## [Excerpted passage]
########################################

Re: multivariate statistics (v19) - Mailing list pgsql-hackers

From Tomas Vondra
Subject Re: multivariate statistics (v19)
Date
Msg-id 277d9678-7a35-a746-0eb5-41d4bcd4ef55@2ndquadrant.com
Whole thread Raw
In response to Re: multivariate statistics (v19)  (Dean Rasheed <dean.a.rasheed@gmail.com>)
Responses Re: multivariate statistics (v19)  (Tomas Vondra <tomas.vondra@2ndquadrant.com>)
List pgsql-hackers
Hi everyone,

thanks for the reviews. Let me sum the feedback so far, and outline my 
plans for the next patch version that I'd like to submit for CF 2016-11.


1) syntax changes

I agree with the changes proposed by Dean, although only a subset of the 
syntax is going to be supported until we add support for either join or 
partial statistics. So something like this:
 CREATE STATISTICS name   [ WITH (options) ]   ON (column1, column2 [, ...])   FROM table

That should be a difficult change.


2) catalog names

I'm not sure what are the best names, so I'm fine with using whatever is 
the consensus.

That being said, I'm not sure I like extending the catalog to also 
support non-multivariate statistics (like for example statistics on 
expressions). While that would be a clearly useful feature, it seems 
like a slightly different use case and perhaps a separate catalog would 
be better. So maybe pg_statistic_ext is not the best name.


3) special data type(s) to store statistics

I agree using an opaque bytea value is not very nice. I see Heikki 
proposed using something like pg_node_tree, and maybe storing all the 
statistics in a single value.

I assume the pg_node_tree was meant only as an inspiration how to build 
pseudo-type on top of a varlena value. I agree that's a good idea, and I 
plan to do something like that - say adding pg_mcv, pg_histogram, 
pg_ndistinct and pg_dependencies data types.

Heikki also mentioned that maybe JSONB would be a good way to store the 
statistics. I don't think so - firstly, it only supports a subset of 
data types, so we'd be unable to store statistics for some data types 
(or we'd have to store them as text, which sucks). Also, there's a fair 
amount of smartness in how the statistics are stored (e.g. how the 
histogram bucket boundaries are deduplicated, or how the estimation uses 
the serialized representation directly). We'd lose all of that when 
using JSONB.

########################################

## [Supplied data]
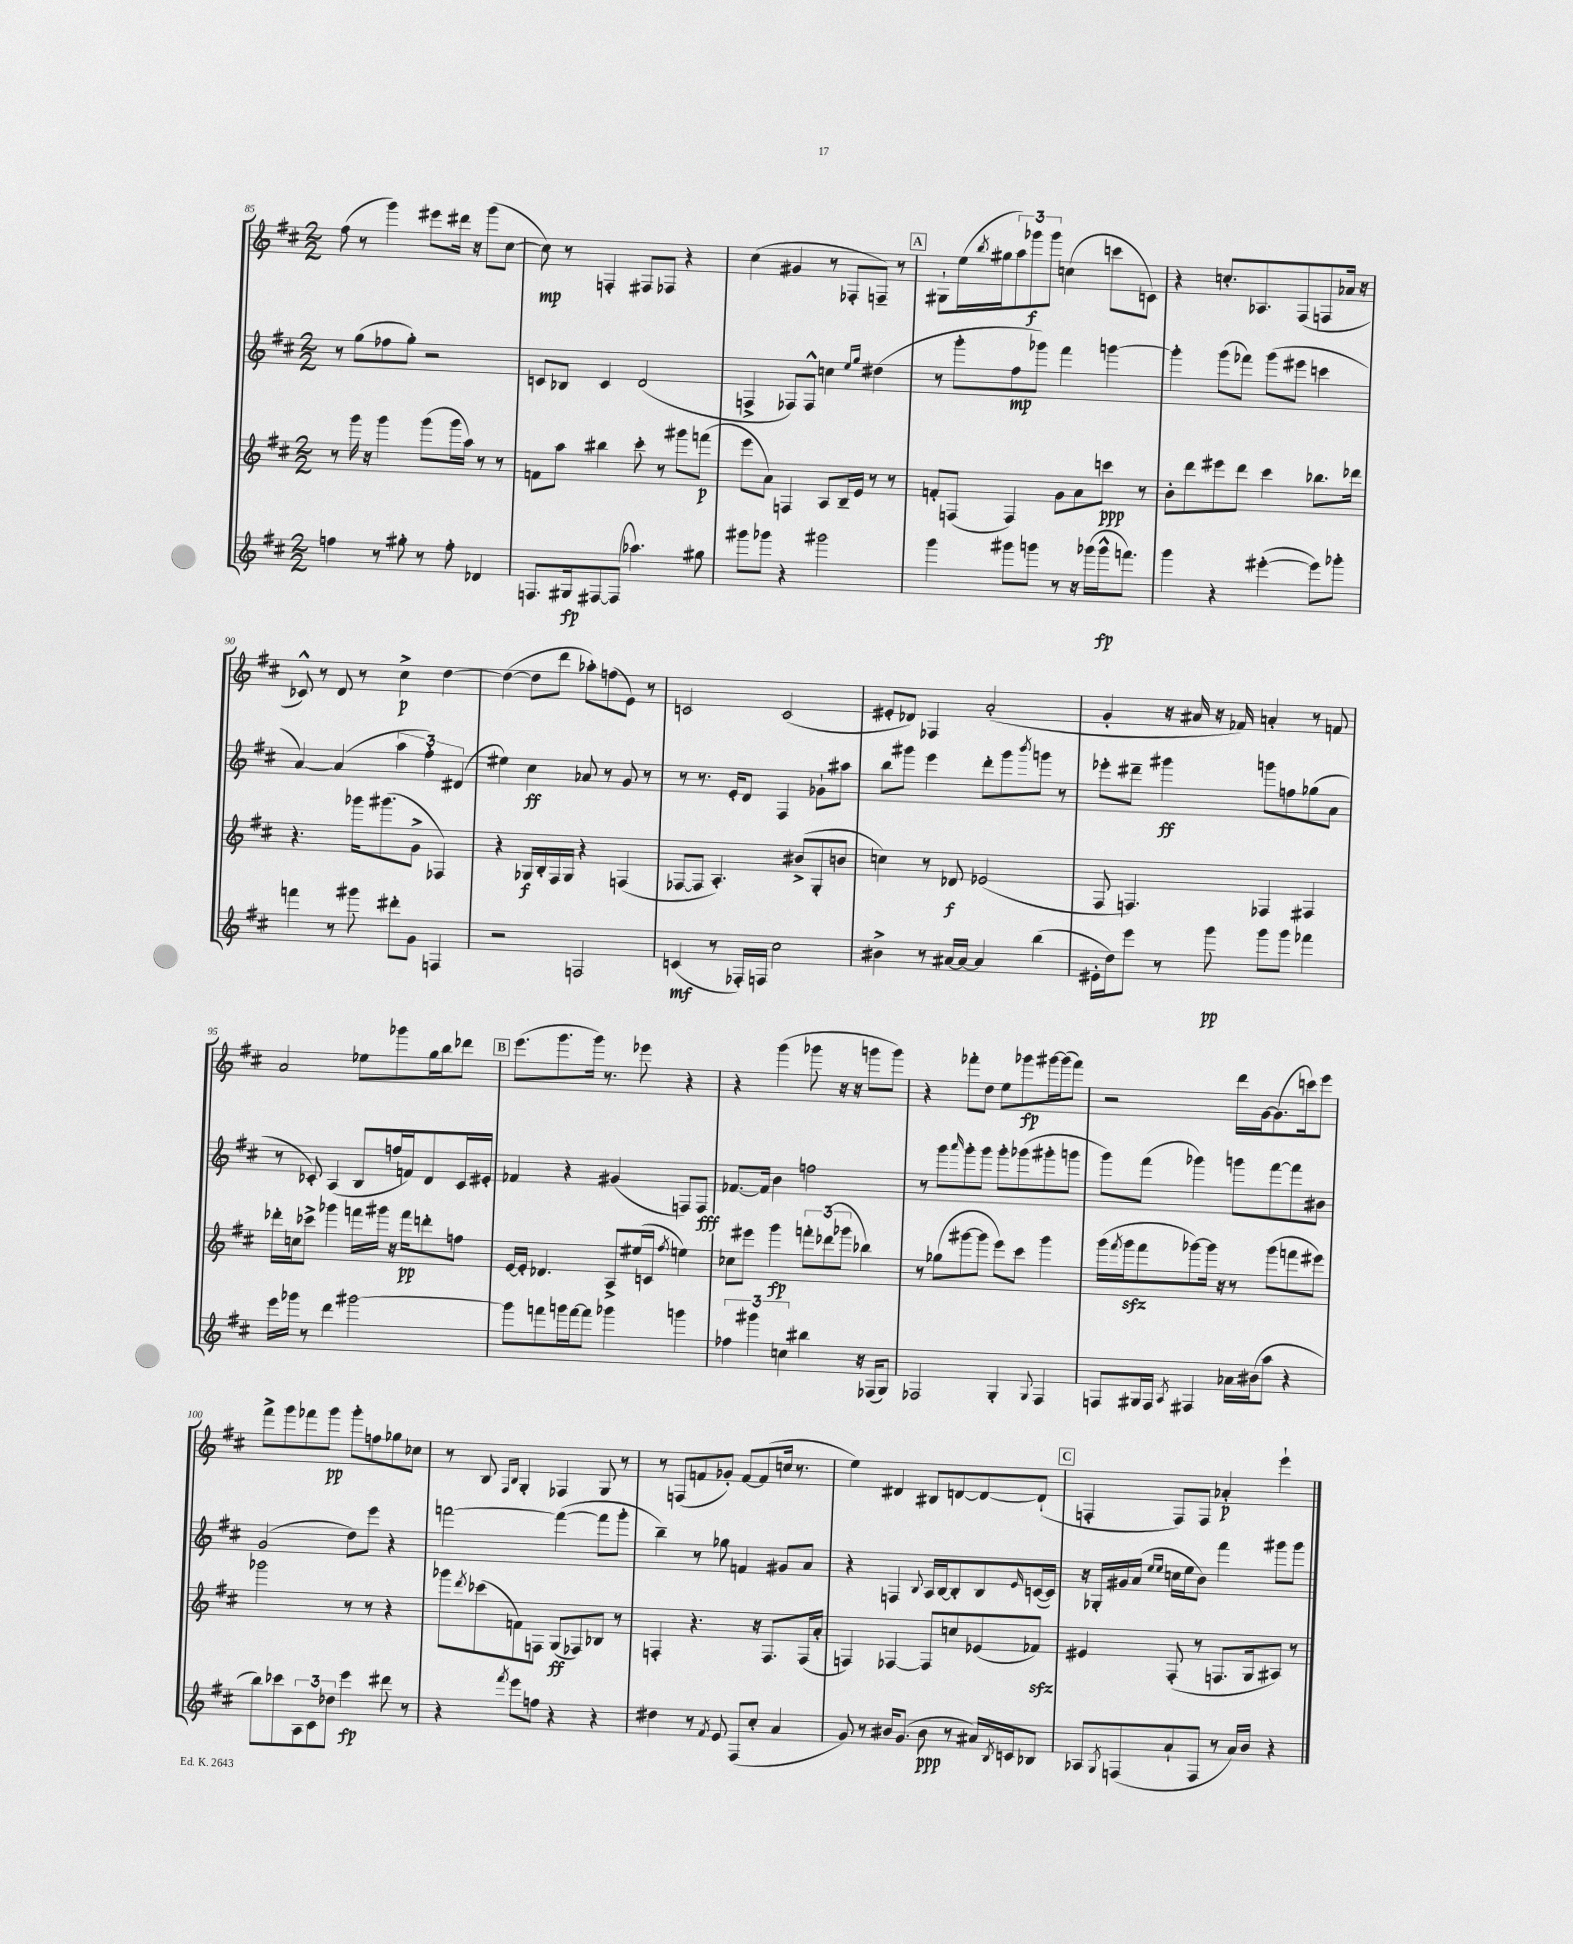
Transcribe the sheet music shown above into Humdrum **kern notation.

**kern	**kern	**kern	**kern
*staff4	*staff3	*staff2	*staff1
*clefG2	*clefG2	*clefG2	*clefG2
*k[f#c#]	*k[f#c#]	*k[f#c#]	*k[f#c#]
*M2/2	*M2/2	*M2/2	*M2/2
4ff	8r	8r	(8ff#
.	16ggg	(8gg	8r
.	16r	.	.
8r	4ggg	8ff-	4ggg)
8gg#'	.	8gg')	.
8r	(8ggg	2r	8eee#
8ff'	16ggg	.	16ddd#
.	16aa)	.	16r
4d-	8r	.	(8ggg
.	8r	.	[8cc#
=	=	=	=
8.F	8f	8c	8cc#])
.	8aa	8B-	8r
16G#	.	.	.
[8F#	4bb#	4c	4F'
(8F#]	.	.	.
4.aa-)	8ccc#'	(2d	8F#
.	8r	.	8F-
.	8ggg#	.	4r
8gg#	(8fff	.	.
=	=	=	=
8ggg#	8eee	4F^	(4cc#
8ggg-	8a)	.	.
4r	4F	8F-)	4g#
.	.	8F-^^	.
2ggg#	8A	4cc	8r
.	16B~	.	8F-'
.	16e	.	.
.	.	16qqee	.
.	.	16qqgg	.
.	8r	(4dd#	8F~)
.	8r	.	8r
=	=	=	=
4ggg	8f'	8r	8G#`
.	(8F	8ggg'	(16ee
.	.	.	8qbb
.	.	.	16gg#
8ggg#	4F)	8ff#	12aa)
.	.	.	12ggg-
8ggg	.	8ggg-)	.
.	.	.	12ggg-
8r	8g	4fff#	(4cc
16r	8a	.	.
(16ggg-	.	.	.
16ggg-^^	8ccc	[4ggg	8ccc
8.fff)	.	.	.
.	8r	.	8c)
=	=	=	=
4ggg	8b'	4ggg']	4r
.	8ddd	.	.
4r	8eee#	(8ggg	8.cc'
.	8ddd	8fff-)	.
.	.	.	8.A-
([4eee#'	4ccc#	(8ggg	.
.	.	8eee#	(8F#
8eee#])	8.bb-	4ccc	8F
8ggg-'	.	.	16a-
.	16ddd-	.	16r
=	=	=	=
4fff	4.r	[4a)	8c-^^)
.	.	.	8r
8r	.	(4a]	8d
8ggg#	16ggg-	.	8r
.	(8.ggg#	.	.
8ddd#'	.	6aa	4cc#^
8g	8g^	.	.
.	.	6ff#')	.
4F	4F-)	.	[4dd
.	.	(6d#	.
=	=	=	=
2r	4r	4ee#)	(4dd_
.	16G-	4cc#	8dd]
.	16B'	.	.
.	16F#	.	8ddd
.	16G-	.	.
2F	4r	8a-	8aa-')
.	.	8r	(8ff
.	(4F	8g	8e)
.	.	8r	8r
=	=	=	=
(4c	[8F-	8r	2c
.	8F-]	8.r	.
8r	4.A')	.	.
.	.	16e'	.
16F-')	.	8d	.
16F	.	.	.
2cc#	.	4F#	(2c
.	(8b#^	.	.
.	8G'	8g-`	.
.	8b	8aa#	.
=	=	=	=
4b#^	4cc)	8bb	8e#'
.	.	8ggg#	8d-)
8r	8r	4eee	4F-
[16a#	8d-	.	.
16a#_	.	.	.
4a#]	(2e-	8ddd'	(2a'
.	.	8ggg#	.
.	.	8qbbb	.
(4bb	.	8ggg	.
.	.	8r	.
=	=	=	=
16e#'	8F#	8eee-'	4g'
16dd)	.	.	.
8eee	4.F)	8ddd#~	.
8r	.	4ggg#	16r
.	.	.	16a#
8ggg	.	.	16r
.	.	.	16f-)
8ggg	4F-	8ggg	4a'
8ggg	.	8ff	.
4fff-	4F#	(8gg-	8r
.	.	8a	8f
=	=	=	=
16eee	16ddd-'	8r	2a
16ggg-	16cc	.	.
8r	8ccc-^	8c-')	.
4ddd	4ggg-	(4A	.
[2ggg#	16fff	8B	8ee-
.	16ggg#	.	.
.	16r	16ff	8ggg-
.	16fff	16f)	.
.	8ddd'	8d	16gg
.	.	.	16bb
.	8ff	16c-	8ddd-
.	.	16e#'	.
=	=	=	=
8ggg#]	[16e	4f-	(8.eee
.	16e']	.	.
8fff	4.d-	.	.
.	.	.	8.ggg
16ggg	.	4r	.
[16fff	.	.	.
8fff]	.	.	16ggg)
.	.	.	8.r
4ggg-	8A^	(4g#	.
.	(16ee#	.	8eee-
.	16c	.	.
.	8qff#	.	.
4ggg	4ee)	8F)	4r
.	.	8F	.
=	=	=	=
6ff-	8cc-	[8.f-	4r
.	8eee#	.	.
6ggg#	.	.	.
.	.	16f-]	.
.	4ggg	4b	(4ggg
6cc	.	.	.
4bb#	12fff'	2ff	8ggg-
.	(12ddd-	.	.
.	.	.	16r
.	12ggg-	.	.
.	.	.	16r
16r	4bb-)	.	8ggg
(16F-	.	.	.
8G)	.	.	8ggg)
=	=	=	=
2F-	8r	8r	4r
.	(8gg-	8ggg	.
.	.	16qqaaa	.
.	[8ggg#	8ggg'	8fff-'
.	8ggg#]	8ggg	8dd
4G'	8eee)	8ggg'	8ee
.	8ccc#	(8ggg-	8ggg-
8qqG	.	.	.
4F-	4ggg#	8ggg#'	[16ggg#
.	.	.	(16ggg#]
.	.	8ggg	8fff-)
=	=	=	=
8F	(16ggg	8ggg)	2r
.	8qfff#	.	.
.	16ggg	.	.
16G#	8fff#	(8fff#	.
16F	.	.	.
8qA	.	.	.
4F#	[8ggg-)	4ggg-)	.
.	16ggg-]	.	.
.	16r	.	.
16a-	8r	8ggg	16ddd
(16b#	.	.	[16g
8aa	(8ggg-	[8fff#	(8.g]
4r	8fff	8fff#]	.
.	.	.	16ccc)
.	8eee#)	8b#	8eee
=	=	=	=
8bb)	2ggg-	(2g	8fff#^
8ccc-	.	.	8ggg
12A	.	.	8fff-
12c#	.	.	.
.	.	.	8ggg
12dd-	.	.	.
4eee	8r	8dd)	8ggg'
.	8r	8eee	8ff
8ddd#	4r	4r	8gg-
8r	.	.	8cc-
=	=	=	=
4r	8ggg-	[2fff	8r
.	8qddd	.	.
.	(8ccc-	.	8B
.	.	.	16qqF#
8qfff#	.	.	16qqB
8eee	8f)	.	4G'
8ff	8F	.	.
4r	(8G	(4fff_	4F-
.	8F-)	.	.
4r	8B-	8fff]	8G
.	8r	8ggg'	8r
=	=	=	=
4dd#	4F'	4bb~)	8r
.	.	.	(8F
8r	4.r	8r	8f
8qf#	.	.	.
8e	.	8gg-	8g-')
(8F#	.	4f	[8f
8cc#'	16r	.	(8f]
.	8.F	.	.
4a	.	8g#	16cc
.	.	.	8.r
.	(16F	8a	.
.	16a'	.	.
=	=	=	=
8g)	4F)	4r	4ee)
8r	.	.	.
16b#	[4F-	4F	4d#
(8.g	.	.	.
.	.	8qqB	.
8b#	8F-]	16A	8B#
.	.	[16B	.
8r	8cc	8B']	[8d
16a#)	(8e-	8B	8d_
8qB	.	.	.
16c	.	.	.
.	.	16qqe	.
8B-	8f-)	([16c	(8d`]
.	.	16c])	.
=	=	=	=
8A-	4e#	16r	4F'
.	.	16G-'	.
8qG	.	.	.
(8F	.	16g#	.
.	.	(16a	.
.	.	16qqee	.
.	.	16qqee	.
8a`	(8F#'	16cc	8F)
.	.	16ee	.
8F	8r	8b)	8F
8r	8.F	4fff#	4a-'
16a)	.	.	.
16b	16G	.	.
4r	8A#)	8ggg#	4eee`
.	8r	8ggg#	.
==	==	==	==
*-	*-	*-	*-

########################################

## [What you will do]
1 - Answer these about the mailing-list post on multivariate statistics:
(a) Which four new data types does the author plan to add?
(b) Which catalog name does the author say may not be the best?
(c) Who proposed using something like pg_node_tree?
2 - Write the next part of the mailing-list post on multivariate statistics, picking up right after its last sentence.

## [Written answers]
1 -
(a) pg_mcv, pg_histogram, pg_ndistinct and pg_dependencies.
(b) pg_statistic_ext.
(c) Heikki.

2 -
Similarly for storing all the statistics in a single value - I see no 
reason why keeping the statistics in separate columns would be a bad 
idea (after all, that's kinda the point of relational databases). Also, 
there are perfectly valid cases when the caller only needs a particular 
type of statistic - e.g. when estimating GROUP BY we'll only need the 
ndistinct coefficients. Why should we force the caller to fetch and 
detoast everything, and throw away probably 99% of that?

So my plan here is to define pseudo types similar to how pg_node_tree is 
defined. That does not seem like a tremendous amount of work.


4) functional dependencies

Several people mentioned they don't like how functional dependencies are 
detected at ANALYZE time, particularly that there's a sudden jump 
between 0 and 1. Instead, a continuous "dependency degree" between 0 and 
1 was proposed.

I'm fine with that, although that makes "clause reduction" (deciding 
that we don't need to estimate one of the clauses at all, as it's 
implied by some other clause) impossible. But that's fine, the 
functional dependencies will still be much less expensive than the other 
statistics.

I'm wondering how will this interact with transitivity, though. IIRC the 
current implementation is able to detect transitive dependencies and use 
that to reduce storage space etc.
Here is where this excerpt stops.